Maintainers keep heart of Air Force pumping

  • Published
  • By Tech. Sgt. Renni Thornton
  • 451st Air Expeditionary Wing Public Affairs
For the Airmen of the 451st Expeditionary Aircraft Maintenance Squadron here, keeping the aircraft fine-tuned and serviced is serious business. So when an operator reports a problem, the crew chiefs and other maintainers treat it like an emergency room technician would.

"When someone visits the emergency room he or she is assessed or triaged," said Capt. Duane Richardson, the 451st EAMXS C-130J Super Hercules Aircraft Maintenance Unit maintenance officer in charge. "The doctors want to know what symptoms the patient is experiencing and how to best treat them and he or she needs to know quickly. The same holds true for aircraft maintenance."

"The crew chiefs and pilots talk about the performance of the plane," he said. "Sometimes the pilots report funny noises or system hiccups. At that point, the crew chiefs begin to 'triage' or assess the plane."

That's when we start troubleshooting, said Senior Airman William Heptig, a C-130J crew chief. But sometimes, it's hard to figure out where to begin.

"We ask questions to find out what the system was doing at the time of the malfunction," he said. "Sometimes we can locate the problem easily but other times..., it can be interesting."

It can also be difficult to determine where to begin troubleshooting if the flying crew can't accurately describe what was happening at the time the problem occurred, Captain Richardson said.

As with a triage assessment, the crew chiefs must have a thorough general knowledge of every system on the aircraft in order to "diagnose" the problem. Then, sometimes a specialist is called.

The specialists include communications navigation, electronic warfare, guidance and control, hydraulics, engines, and electro-environmental experts.

Staff Sgt. Riaaz Hosein is one of those specialists. He is an aircraft hydraulics system craftsman and has worked on the C-130Js for the past two years at Little Rock Air Force Base, Ark.

"We diagnose problems associated with the landing gear, guidance control and steering faults. Other service areas that fall into that arena include brakes and preventative maintenance.

Sergeant Hosein said being around the other specialists helps him learn the aircraft and the other systems.

"Not many other systems overlap with hydraulics, but the more I learn about the aircraft and the different systems, the more it helps me know about my job," he said.

However there are times when some system problems overlap into different areas, Captain Richardson said.

"During some surgeries, there may be two different surgeons with different specialties in the operating room because the surgery may delve into each of their areas of expertise. Same thing with these guys," he said. "One night, I was out on an aircraft and the electrical and environmental technicians were working with the jet engine technicians on a problem because their systems overlap within the engine itself.

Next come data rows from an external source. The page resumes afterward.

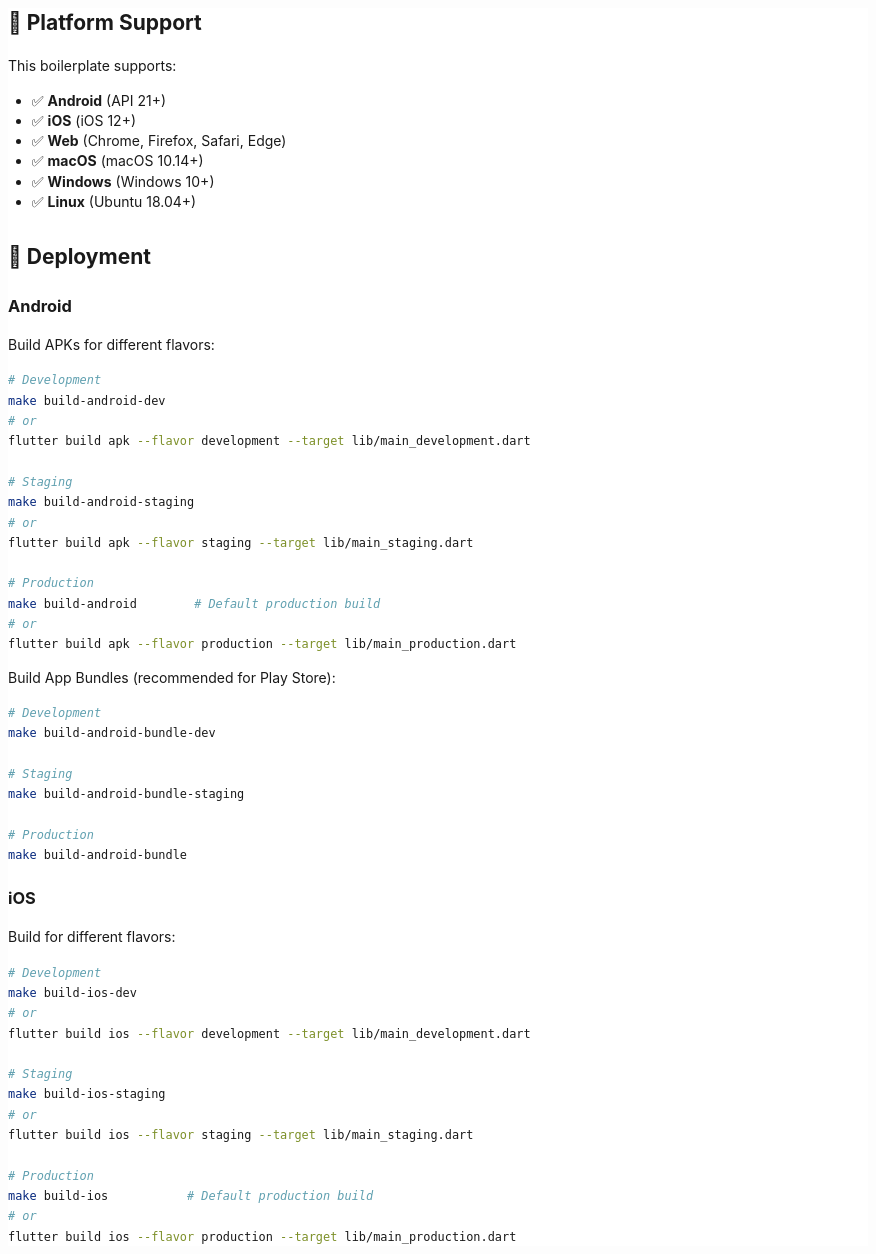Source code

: ## 📱 Platform Support

This boilerplate supports:
- ✅ **Android** (API 21+)
- ✅ **iOS** (iOS 12+)
- ✅ **Web** (Chrome, Firefox, Safari, Edge)
- ✅ **macOS** (macOS 10.14+)
- ✅ **Windows** (Windows 10+)
- ✅ **Linux** (Ubuntu 18.04+)

## 🚀 Deployment

### Android

Build APKs for different flavors:
```bash
# Development
make build-android-dev
# or
flutter build apk --flavor development --target lib/main_development.dart

# Staging
make build-android-staging
# or
flutter build apk --flavor staging --target lib/main_staging.dart

# Production
make build-android        # Default production build
# or
flutter build apk --flavor production --target lib/main_production.dart
```

Build App Bundles (recommended for Play Store):
```bash
# Development
make build-android-bundle-dev

# Staging
make build-android-bundle-staging

# Production
make build-android-bundle
```

### iOS

Build for different flavors:
```bash
# Development
make build-ios-dev
# or
flutter build ios --flavor development --target lib/main_development.dart

# Staging
make build-ios-staging
# or
flutter build ios --flavor staging --target lib/main_staging.dart

# Production
make build-ios           # Default production build
# or
flutter build ios --flavor production --target lib/main_production.dart
```
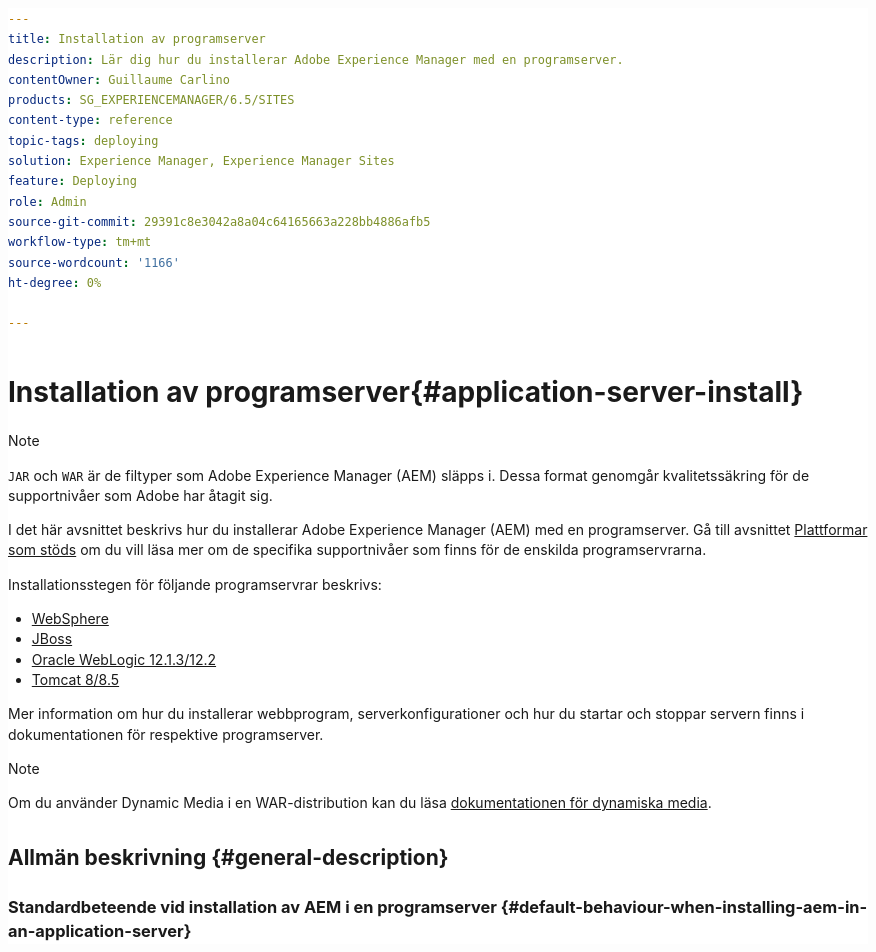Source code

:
```yaml
---
title: Installation av programserver
description: Lär dig hur du installerar Adobe Experience Manager med en programserver.
contentOwner: Guillaume Carlino
products: SG_EXPERIENCEMANAGER/6.5/SITES
content-type: reference
topic-tags: deploying
solution: Experience Manager, Experience Manager Sites
feature: Deploying
role: Admin
source-git-commit: 29391c8e3042a8a04c64165663a228bb4886afb5
workflow-type: tm+mt
source-wordcount: '1166'
ht-degree: 0%

---
```


# Installation av programserver{#application-server-install}

>[!NOTE]
>
>`JAR` och `WAR` är de filtyper som Adobe Experience Manager (AEM) släpps i. Dessa format genomgår kvalitetssäkring för de supportnivåer som Adobe har åtagit sig.
>

I det här avsnittet beskrivs hur du installerar Adobe Experience Manager (AEM) med en programserver. Gå till avsnittet [Plattformar som stöds](/help/sites-deploying/technical-requirements.md#servlet-engines-application-servers) om du vill läsa mer om de specifika supportnivåer som finns för de enskilda programservrarna.

Installationsstegen för följande programservrar beskrivs:

* [WebSphere](#websphere)
* [JBoss](#jboss-eap)
* [Oracle WebLogic 12.1.3/12.2](#oracle-weblogic)
* [Tomcat 8/8.5](#tomcat)

Mer information om hur du installerar webbprogram, serverkonfigurationer och hur du startar och stoppar servern finns i dokumentationen för respektive programserver.

>[!NOTE]
>
>Om du använder Dynamic Media i en WAR-distribution kan du läsa [dokumentationen för dynamiska media](/help/assets/config-dynamic.md#enabling-dynamic-media).

## Allmän beskrivning {#general-description}

### Standardbeteende vid installation av AEM i en programserver {#default-behaviour-when-installing-aem-in-an-application-server}
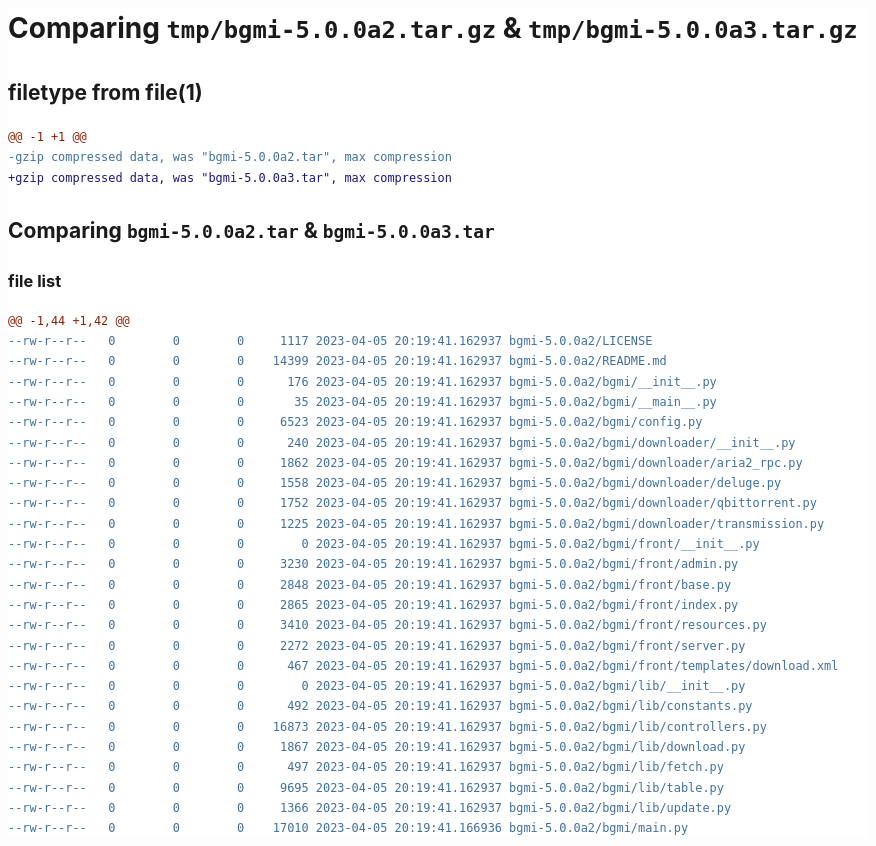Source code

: # Comparing `tmp/bgmi-5.0.0a2.tar.gz` & `tmp/bgmi-5.0.0a3.tar.gz`

## filetype from file(1)

```diff
@@ -1 +1 @@
-gzip compressed data, was "bgmi-5.0.0a2.tar", max compression
+gzip compressed data, was "bgmi-5.0.0a3.tar", max compression
```

## Comparing `bgmi-5.0.0a2.tar` & `bgmi-5.0.0a3.tar`

### file list

```diff
@@ -1,44 +1,42 @@
--rw-r--r--   0        0        0     1117 2023-04-05 20:19:41.162937 bgmi-5.0.0a2/LICENSE
--rw-r--r--   0        0        0    14399 2023-04-05 20:19:41.162937 bgmi-5.0.0a2/README.md
--rw-r--r--   0        0        0      176 2023-04-05 20:19:41.162937 bgmi-5.0.0a2/bgmi/__init__.py
--rw-r--r--   0        0        0       35 2023-04-05 20:19:41.162937 bgmi-5.0.0a2/bgmi/__main__.py
--rw-r--r--   0        0        0     6523 2023-04-05 20:19:41.162937 bgmi-5.0.0a2/bgmi/config.py
--rw-r--r--   0        0        0      240 2023-04-05 20:19:41.162937 bgmi-5.0.0a2/bgmi/downloader/__init__.py
--rw-r--r--   0        0        0     1862 2023-04-05 20:19:41.162937 bgmi-5.0.0a2/bgmi/downloader/aria2_rpc.py
--rw-r--r--   0        0        0     1558 2023-04-05 20:19:41.162937 bgmi-5.0.0a2/bgmi/downloader/deluge.py
--rw-r--r--   0        0        0     1752 2023-04-05 20:19:41.162937 bgmi-5.0.0a2/bgmi/downloader/qbittorrent.py
--rw-r--r--   0        0        0     1225 2023-04-05 20:19:41.162937 bgmi-5.0.0a2/bgmi/downloader/transmission.py
--rw-r--r--   0        0        0        0 2023-04-05 20:19:41.162937 bgmi-5.0.0a2/bgmi/front/__init__.py
--rw-r--r--   0        0        0     3230 2023-04-05 20:19:41.162937 bgmi-5.0.0a2/bgmi/front/admin.py
--rw-r--r--   0        0        0     2848 2023-04-05 20:19:41.162937 bgmi-5.0.0a2/bgmi/front/base.py
--rw-r--r--   0        0        0     2865 2023-04-05 20:19:41.162937 bgmi-5.0.0a2/bgmi/front/index.py
--rw-r--r--   0        0        0     3410 2023-04-05 20:19:41.162937 bgmi-5.0.0a2/bgmi/front/resources.py
--rw-r--r--   0        0        0     2272 2023-04-05 20:19:41.162937 bgmi-5.0.0a2/bgmi/front/server.py
--rw-r--r--   0        0        0      467 2023-04-05 20:19:41.162937 bgmi-5.0.0a2/bgmi/front/templates/download.xml
--rw-r--r--   0        0        0        0 2023-04-05 20:19:41.162937 bgmi-5.0.0a2/bgmi/lib/__init__.py
--rw-r--r--   0        0        0      492 2023-04-05 20:19:41.162937 bgmi-5.0.0a2/bgmi/lib/constants.py
--rw-r--r--   0        0        0    16873 2023-04-05 20:19:41.162937 bgmi-5.0.0a2/bgmi/lib/controllers.py
--rw-r--r--   0        0        0     1867 2023-04-05 20:19:41.162937 bgmi-5.0.0a2/bgmi/lib/download.py
--rw-r--r--   0        0        0      497 2023-04-05 20:19:41.162937 bgmi-5.0.0a2/bgmi/lib/fetch.py
--rw-r--r--   0        0        0     9695 2023-04-05 20:19:41.162937 bgmi-5.0.0a2/bgmi/lib/table.py
--rw-r--r--   0        0        0     1366 2023-04-05 20:19:41.162937 bgmi-5.0.0a2/bgmi/lib/update.py
--rw-r--r--   0        0        0    17010 2023-04-05 20:19:41.166936 bgmi-5.0.0a2/bgmi/main.py
```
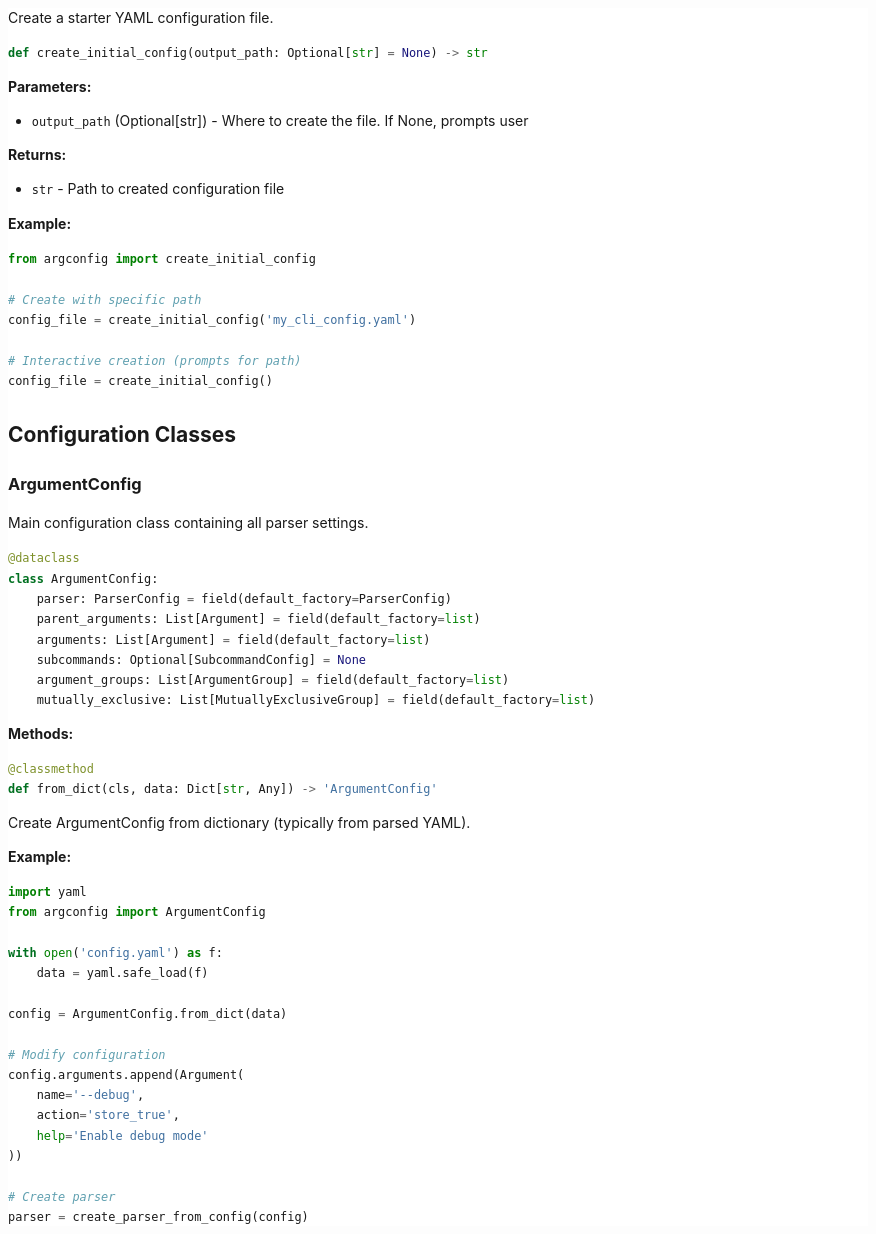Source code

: Create a starter YAML configuration file.

```python
def create_initial_config(output_path: Optional[str] = None) -> str
```

**Parameters:**
- `output_path` (Optional[str]) - Where to create the file. If None, prompts user

**Returns:**
- `str` - Path to created configuration file

**Example:**
```python
from argconfig import create_initial_config

# Create with specific path
config_file = create_initial_config('my_cli_config.yaml')

# Interactive creation (prompts for path)
config_file = create_initial_config()
```

## Configuration Classes

### ArgumentConfig

Main configuration class containing all parser settings.

```python
@dataclass
class ArgumentConfig:
    parser: ParserConfig = field(default_factory=ParserConfig)
    parent_arguments: List[Argument] = field(default_factory=list)
    arguments: List[Argument] = field(default_factory=list)
    subcommands: Optional[SubcommandConfig] = None
    argument_groups: List[ArgumentGroup] = field(default_factory=list)
    mutually_exclusive: List[MutuallyExclusiveGroup] = field(default_factory=list)
```

**Methods:**

```python
@classmethod
def from_dict(cls, data: Dict[str, Any]) -> 'ArgumentConfig'
```

Create ArgumentConfig from dictionary (typically from parsed YAML).

**Example:**
```python
import yaml
from argconfig import ArgumentConfig

with open('config.yaml') as f:
    data = yaml.safe_load(f)

config = ArgumentConfig.from_dict(data)

# Modify configuration
config.arguments.append(Argument(
    name='--debug',
    action='store_true',
    help='Enable debug mode'
))

# Create parser
parser = create_parser_from_config(config)
```
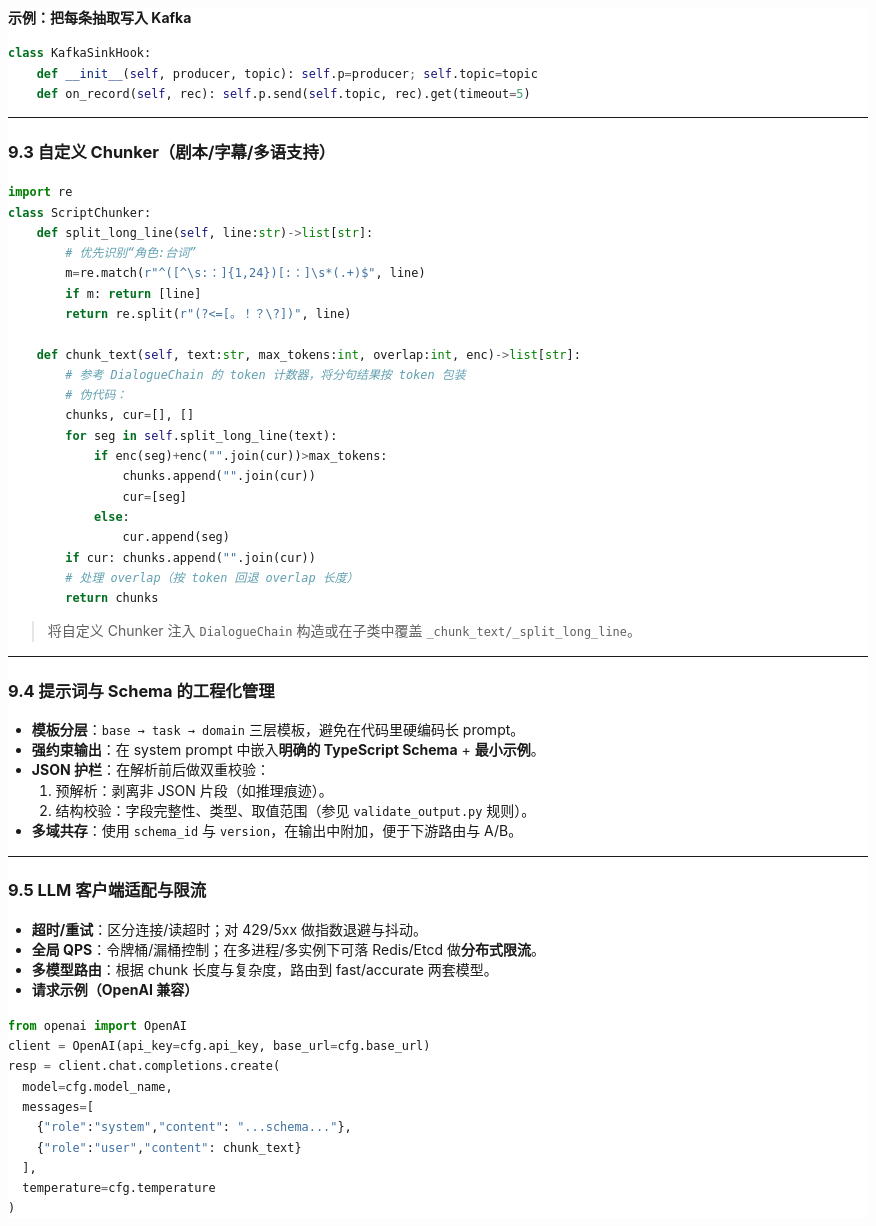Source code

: **示例：把每条抽取写入 Kafka**
```python
class KafkaSinkHook:
    def __init__(self, producer, topic): self.p=producer; self.topic=topic
    def on_record(self, rec): self.p.send(self.topic, rec).get(timeout=5)
```

---

### 9.3 自定义 Chunker（剧本/字幕/多语支持）
```python
import re
class ScriptChunker:
    def split_long_line(self, line:str)->list[str]:
        # 优先识别“角色:台词”
        m=re.match(r"^([^\s:：]{1,24})[:：]\s*(.+)$", line)
        if m: return [line]
        return re.split(r"(?<=[。！？\?])", line)

    def chunk_text(self, text:str, max_tokens:int, overlap:int, enc)->list[str]:
        # 参考 DialogueChain 的 token 计数器，将分句结果按 token 包装
        # 伪代码：
        chunks, cur=[], []
        for seg in self.split_long_line(text):
            if enc(seg)+enc("".join(cur))>max_tokens:
                chunks.append("".join(cur))
                cur=[seg]
            else:
                cur.append(seg)
        if cur: chunks.append("".join(cur))
        # 处理 overlap（按 token 回退 overlap 长度）
        return chunks
```
> 将自定义 Chunker 注入 `DialogueChain` 构造或在子类中覆盖 `_chunk_text/_split_long_line`。

---

### 9.4 提示词与 Schema 的工程化管理

- **模板分层**：`base → task → domain` 三层模板，避免在代码里硬编码长 prompt。
- **强约束输出**：在 system prompt 中嵌入**明确的 TypeScript Schema** + **最小示例**。
- **JSON 护栏**：在解析前后做双重校验：
  1. 预解析：剥离非 JSON 片段（如推理痕迹）。
  2. 结构校验：字段完整性、类型、取值范围（参见 `validate_output.py` 规则）。
- **多域共存**：使用 `schema_id` 与 `version`，在输出中附加，便于下游路由与 A/B。

---

### 9.5 LLM 客户端适配与限流

- **超时/重试**：区分连接/读超时；对 429/5xx 做指数退避与抖动。
- **全局 QPS**：令牌桶/漏桶控制；在多进程/多实例下可落 Redis/Etcd 做**分布式限流**。
- **多模型路由**：根据 chunk 长度与复杂度，路由到 fast/accurate 两套模型。
- **请求示例（OpenAI 兼容）**
```python
from openai import OpenAI
client = OpenAI(api_key=cfg.api_key, base_url=cfg.base_url)
resp = client.chat.completions.create(
  model=cfg.model_name,
  messages=[
    {"role":"system","content": "...schema..."},
    {"role":"user","content": chunk_text}
  ],
  temperature=cfg.temperature
)
```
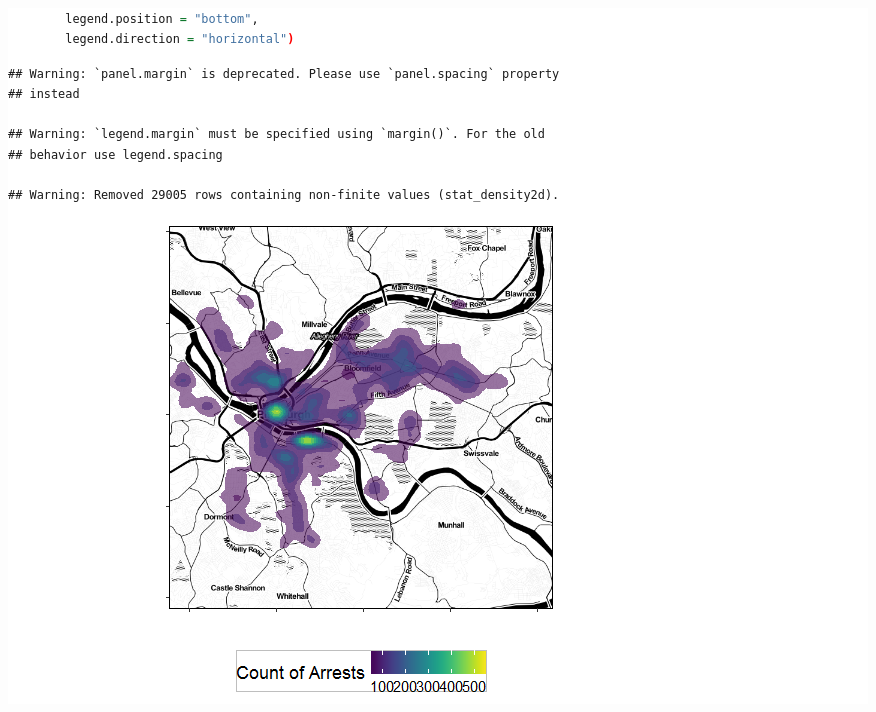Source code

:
 ``` r
        legend.position = "bottom",
        legend.direction = "horizontal")
```

    ## Warning: `panel.margin` is deprecated. Please use `panel.spacing` property
    ## instead

    ## Warning: `legend.margin` must be specified using `margin()`. For the old
    ## behavior use legend.spacing

    ## Warning: Removed 29005 rows containing non-finite values (stat_density2d).

![](Exploratory_Analysis_files/figure-markdown_github/plot%20map-1.png)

They work together to make sure they pinpoint and repair the problem correctly."

The worst part of maintaining the system is the drastic effects the change in temperatures has on the critical fluid and the aircraft, Sergeant Hosein said.

"When temperatures on the ground are 100 degrees or more, the temps in the air can drop as low as minus 30 degrees. That wreaks havoc on the system."

Despite temperature changes, broken parts and troubleshooting, specialists like engine mechanic Tech. Sgt. Jeremy Thompson, said he enjoys it all.

"One of the best parts of this job is knowing that when the planes take off to fly a mission, we have done all the inspections and repairs to ensure it has a successful flight," he said.
But that pride is constant among the group and makes his job as maintenance officer much easier, Captain Richardson said.

"These guys are one of the most professional groups I've seen," he said. "They call each other by rank and last names and they use the technical orders every time they perform an inspection or any type of maintenance. I'm very impressed with all of them. Part of my job is to take care of them and they make it very easy for me to do that."

"Some operators will tell the crews, 'good job' or 'great plane,' and some will bring the guys snacks or something," Captain Richardson said. "But these guys know that what they do every day is the most valuable thing they can contribute to the mission. Without crew chiefs and specialists, operators couldn't do what they do. And while they don't always get patted on the back, they are okay with that."